§ **Work to complete**:
a: Answer these questions from the Pollard's rho factorization text, one line per answer, marked as the questions are:
(i) In the junior-level summary, about how many steps does the walk take to produce a factor?
(ii) Brent's variant does fewer of what than Floyd's tortoise/hare?
(iii) What is cited as the reason that λ + μ = O(√p)?
b: Extend the Pollard's rho factorization text, picking up right after its last sentence.

§ **Provided passage**:
Pollard's Rho Factorization — Middle Level¶

Focus: Floyd vs Brent cycle detection, batched gcd that amortizes the Euclidean cost away, the full-factorization recursion built on Miller-Rabin + trial division, and Pollard's p−1 method as a complementary tool. The rho iteration + cycle detection + gcd is the spine; everything here makes it fast and complete.

Introduction¶

At junior level the message was a single fact: walk x ← x² + c (mod n), watch for a collision mod a hidden prime p, and gcd(|x − y|, n) hands you a factor in ≈ n^{1/4} steps. At middle level you start asking the engineering questions that decide whether your factorizer is correct and fast and complete:

Floyd's tortoise/hare is the textbook cycle detector — but Brent's variant does fewer f evaluations. How much faster is it, and why?
A gcd per step is O(log n) each — can we batch many |x − y| into one gcd?
rho gives one factor. How do we wire it into a full factorization with Miller-Rabin and trial division so every reported factor is prime?
When is Pollard's p−1 the better tool, and how does it differ from rho?
Which c and seed choices fail, and how do restarts recover?

These are the questions that separate "I can split one number" from "I can robustly factor any 64-bit integer in microseconds."

Deeper Concepts¶

The rho recurrence, restated¶

The sequence is xₖ₊₁ = f(xₖ) with f(x) = (x² + c) mod n. Reduce everything mod a prime factor p | n:

yₖ = xₖ mod p,    yₖ₊₁ = (yₖ² + c) mod p

Because f commutes with reduction mod p ((x² + c) mod n then mod p equals (x² + c) mod p), the y-sequence is itself a rho walk in the smaller world Z/pZ. It enters a cycle after a tail of length λ and loops with period μ, and λ + μ = O(√p) by the birthday paradox. A collision yᵢ = yⱼ (i ≠ j) means p | (xᵢ − xⱼ), so gcd(|xᵢ − xⱼ|, n) is a multiple of p. As long as that gcd is not all of n, it is a nontrivial factor.

§ **Data shown**:
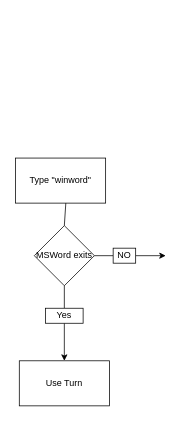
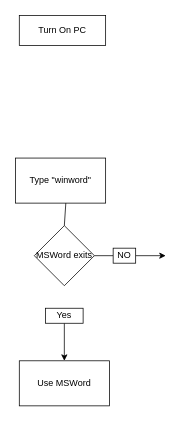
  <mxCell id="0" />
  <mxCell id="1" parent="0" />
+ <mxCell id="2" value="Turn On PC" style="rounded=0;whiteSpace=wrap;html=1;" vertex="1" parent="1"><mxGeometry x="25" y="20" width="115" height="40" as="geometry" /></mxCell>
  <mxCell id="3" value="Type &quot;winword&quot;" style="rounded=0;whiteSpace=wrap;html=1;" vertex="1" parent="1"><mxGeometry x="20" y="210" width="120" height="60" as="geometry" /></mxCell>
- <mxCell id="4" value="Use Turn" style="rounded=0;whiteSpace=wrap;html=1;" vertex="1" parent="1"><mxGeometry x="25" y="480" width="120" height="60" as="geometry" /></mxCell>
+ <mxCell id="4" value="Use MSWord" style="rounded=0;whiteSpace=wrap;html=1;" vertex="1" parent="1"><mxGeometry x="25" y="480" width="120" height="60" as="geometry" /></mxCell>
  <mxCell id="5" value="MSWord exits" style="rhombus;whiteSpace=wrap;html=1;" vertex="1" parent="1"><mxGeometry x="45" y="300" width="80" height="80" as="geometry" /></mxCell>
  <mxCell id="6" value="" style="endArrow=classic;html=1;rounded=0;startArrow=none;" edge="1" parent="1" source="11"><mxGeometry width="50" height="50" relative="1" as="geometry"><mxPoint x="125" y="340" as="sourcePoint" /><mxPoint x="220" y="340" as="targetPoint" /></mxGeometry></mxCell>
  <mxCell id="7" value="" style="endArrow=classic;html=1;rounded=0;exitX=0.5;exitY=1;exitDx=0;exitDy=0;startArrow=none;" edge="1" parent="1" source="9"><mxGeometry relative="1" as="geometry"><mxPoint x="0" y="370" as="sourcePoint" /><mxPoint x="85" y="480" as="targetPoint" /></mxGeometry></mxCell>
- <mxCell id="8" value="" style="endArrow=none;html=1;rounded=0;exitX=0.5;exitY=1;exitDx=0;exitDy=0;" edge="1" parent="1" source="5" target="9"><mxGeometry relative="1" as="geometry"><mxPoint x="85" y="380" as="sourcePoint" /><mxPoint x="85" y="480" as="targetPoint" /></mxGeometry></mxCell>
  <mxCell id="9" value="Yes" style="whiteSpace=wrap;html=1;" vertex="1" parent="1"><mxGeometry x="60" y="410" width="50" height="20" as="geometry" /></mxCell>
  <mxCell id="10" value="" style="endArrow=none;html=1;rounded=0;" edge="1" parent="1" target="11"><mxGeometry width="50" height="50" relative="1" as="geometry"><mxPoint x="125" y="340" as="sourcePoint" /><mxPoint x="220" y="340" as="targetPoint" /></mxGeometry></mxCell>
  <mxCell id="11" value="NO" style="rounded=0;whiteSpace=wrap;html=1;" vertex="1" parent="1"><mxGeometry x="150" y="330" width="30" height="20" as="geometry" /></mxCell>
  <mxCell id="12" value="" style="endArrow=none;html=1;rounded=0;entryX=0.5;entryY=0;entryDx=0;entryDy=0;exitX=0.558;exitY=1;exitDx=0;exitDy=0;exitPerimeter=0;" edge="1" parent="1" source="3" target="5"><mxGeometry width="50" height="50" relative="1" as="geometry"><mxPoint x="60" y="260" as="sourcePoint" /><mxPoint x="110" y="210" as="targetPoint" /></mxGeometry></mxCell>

==

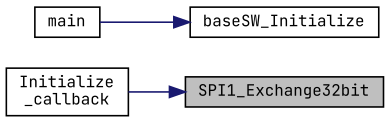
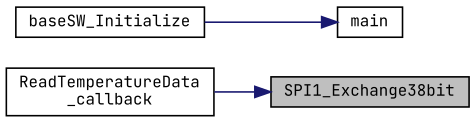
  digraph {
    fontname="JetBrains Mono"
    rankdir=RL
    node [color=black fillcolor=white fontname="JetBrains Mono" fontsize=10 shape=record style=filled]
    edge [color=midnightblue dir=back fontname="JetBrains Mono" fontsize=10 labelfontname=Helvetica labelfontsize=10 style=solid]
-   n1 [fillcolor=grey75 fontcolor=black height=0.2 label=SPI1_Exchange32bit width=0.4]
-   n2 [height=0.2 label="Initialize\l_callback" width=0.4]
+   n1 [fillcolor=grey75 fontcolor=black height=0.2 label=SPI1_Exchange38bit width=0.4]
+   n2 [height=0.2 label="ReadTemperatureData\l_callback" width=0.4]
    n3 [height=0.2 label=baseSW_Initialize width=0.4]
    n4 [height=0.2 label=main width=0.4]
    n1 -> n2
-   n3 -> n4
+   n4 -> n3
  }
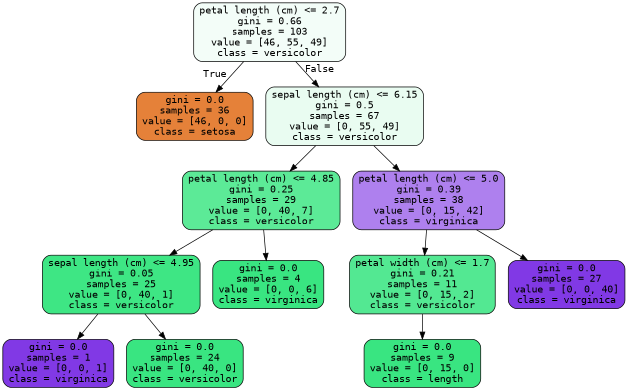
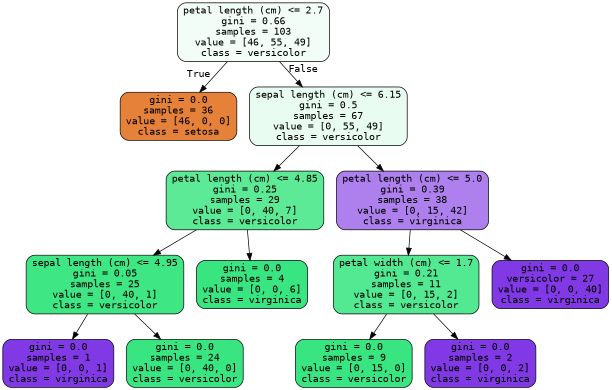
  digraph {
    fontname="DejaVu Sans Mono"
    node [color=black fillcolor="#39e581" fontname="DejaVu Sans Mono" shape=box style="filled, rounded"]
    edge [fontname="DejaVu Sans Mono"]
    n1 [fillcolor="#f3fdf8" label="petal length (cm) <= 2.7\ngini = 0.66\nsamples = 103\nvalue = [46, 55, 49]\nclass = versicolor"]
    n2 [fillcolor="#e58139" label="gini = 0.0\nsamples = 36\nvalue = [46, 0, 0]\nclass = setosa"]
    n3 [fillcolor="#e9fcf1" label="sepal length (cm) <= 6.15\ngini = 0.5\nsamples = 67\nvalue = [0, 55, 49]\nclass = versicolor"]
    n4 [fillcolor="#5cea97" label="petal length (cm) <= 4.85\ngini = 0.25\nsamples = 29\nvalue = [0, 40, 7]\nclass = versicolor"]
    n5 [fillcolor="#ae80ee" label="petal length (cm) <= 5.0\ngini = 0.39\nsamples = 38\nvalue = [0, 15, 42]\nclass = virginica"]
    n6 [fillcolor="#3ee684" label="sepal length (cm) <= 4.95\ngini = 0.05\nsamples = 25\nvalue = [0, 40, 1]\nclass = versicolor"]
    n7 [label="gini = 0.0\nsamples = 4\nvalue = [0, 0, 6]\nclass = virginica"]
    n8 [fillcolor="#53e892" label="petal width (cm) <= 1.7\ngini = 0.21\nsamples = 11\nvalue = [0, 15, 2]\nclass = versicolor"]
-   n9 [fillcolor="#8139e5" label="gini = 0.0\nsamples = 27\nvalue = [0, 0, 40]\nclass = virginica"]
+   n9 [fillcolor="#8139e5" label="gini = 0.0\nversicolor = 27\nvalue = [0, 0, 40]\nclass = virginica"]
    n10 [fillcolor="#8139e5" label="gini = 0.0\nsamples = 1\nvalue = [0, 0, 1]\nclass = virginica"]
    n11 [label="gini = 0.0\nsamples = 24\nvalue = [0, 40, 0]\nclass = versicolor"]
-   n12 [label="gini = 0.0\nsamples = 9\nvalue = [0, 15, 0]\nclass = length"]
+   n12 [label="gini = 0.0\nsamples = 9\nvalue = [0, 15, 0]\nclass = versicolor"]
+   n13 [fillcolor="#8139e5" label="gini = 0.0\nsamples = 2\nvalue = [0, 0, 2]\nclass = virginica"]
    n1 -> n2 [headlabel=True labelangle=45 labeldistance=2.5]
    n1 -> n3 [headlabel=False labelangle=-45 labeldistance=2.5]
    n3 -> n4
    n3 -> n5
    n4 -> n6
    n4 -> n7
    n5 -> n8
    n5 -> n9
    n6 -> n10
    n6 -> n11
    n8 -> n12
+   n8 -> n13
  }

...

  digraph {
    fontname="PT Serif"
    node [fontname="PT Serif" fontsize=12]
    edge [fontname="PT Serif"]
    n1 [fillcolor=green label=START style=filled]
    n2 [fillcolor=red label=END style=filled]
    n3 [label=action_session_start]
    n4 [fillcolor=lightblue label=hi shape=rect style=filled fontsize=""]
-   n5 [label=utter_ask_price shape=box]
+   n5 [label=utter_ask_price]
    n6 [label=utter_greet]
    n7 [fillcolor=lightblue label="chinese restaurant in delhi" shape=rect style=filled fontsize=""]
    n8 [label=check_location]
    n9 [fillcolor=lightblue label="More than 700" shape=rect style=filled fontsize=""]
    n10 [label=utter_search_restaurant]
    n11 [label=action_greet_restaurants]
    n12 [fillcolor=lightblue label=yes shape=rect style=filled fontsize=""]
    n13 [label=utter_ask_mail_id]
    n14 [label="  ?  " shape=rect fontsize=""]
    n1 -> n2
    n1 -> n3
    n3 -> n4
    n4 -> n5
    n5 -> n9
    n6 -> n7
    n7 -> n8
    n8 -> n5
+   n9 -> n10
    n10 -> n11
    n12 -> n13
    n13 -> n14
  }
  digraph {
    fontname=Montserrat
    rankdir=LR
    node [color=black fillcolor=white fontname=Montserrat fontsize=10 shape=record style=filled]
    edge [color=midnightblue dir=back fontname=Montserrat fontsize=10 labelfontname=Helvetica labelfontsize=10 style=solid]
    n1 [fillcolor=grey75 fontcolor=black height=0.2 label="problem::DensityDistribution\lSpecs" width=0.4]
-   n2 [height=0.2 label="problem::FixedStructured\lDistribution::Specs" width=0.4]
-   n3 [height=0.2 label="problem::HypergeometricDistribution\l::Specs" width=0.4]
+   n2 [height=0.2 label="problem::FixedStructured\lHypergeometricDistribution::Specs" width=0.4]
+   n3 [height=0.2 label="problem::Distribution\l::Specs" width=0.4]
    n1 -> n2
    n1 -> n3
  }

§ **Outputs by task**:
a:
(i) About n^{1/4} steps.
(ii) Fewer f evaluations.
(iii) The birthday paradox.

b:
Floyd's tortoise and hare¶

Floyd advances a slow pointer x by one f and a fast pointer y by two f per round, testing gcd(|x − y|, n) each round. The fast pointer enters the cycle and eventually coincides with the slow one mod p; the gcd surfaces p. Per round Floyd does 3 evaluations of f (one for the tortoise, two for the hare).

Brent's improvement¶

Brent's cycle detection uses a different bookkeeping: it keeps a fixed reference y, advances x by single steps, and periodically (at power-of-two boundaries) resets the reference y ← x. It detects the cycle using only 1 f evaluation per step — roughly 25% fewer f evaluations than Floyd for the same cycle, because Floyd "wastes" the hare's extra step. Brent also composes naturally with batched gcd (below). In practice Brent + batching is the standard competitive-programming rho.

Why batching the gcd is safe¶

A gcd costs O(log n). Doing it every step dominates the runtime. Instead, accumulate a running product:

Q ← Q · |x − y|  (mod n)      for a batch of ~128 steps
then  d = gcd(Q, n)           once per batch

If any |x − y| in the batch was a multiple of p, then p | Q, so the batched gcd still finds p. This replaces ~128 gcds with one gcd plus 128 cheap mulmods — a big constant-factor win.

The subtlety: the batched product can accidentally become 0 (mod n) or a multiple of n if two different factors collide in the same batch, making gcd(Q, n) = n (collapse). The fix is to remember the last good y (or the batch start) and, on collapse, re-run that batch one step at a time computing an individual gcd each step. That recovers the factor the batch overshot.

The three gcd outcomes (recap, with batching)¶

`gcd(Q, n)`	Meaning	Action
`1`	no collision in this batch	continue to next batch
`1 < d < n`	nontrivial factor found	return `d`
`n`	batch collapsed (over-multiplied)	back off, re-run the batch step-by-step

Comparison with Alternatives¶

Cycle-detection variants¶

Method	`f` evals per "round"	Memory	gcd batching	Notes
Floyd (tortoise/hare)	3 (1 + 2)	O(1)	possible	simplest; textbook
Brent	~1 amortized	O(1)	natural fit	~25% fewer `f` evals; the practical default
Brent + batched gcd	~1 + 1 gcd / batch	O(1)	yes	fastest in practice
Store-all + hashset	1	O(√p)	n/a	detects exact collision but uses too much memory

Factoring algorithms by size of `n`¶

Algorithm	Good for	Cost (find one factor)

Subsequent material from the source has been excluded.